What a free market looks like |
As recently reported on the BBC, stocks fell briefly this week when minutes of a U.S. Federal Reserve meeting were released. This body meets periodically to set interest rates and to schedule the sale of U.S. debt instruments. Economists and investors spend an extraordinary amount of their time leading up to each meeting trying to figure out not only what the Fed will do, but also how it will impact markets, and how impacted markets will impact other markets, and so on.
The price of "freely traded" stocks are therefore influenced by fiscal policy, which in turn is the outcome of a political process. The value of money itself is similarly subject to policy decisions -- even the value of money in countries that have no power to set the policies. Even hints about upcoming decisions in Washington sent stocks tumbling in emerging markets in Asia -- billions of dollars lost in a single day because of possible changes in the way markets were to be manipulated.

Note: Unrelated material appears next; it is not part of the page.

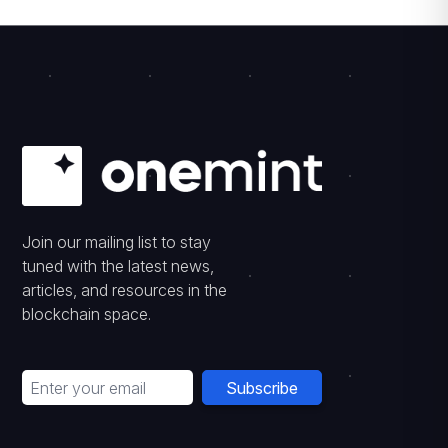
Join our mailing list to stay
tuned with the latest news,
articles, and resources in the
blockchain space.
Subscribe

Essential assumptions may be introduced at the beginning of a course on microeconomics, and they might just apply somewhere -- as in the land of the pink unicorns -- but the limiting nature of the assumptions is rarely scrutinized in mainstream discussions of finance, economics, or trade. The degree to which trading conditions are manipulated on the real Planet Earth is made very clear in the final scenes of the extraordinary documentary Black Gold, which take place at a World Trade Organization meeting in Cancun. In this film about coffee, we see that trade negotiations held in heavily fortified conference centers are structured to continue favoring the rich, while the U.S. trade representative sneers at negotiators from the global periphery for attempting to take a stand on behalf of poor farmers. This disdainful attitude has been shared by trade officials of both major parties at least since the first Clinton administration, because liberals and conservatives alike know that "American prosperity" could not take place in a completely free market.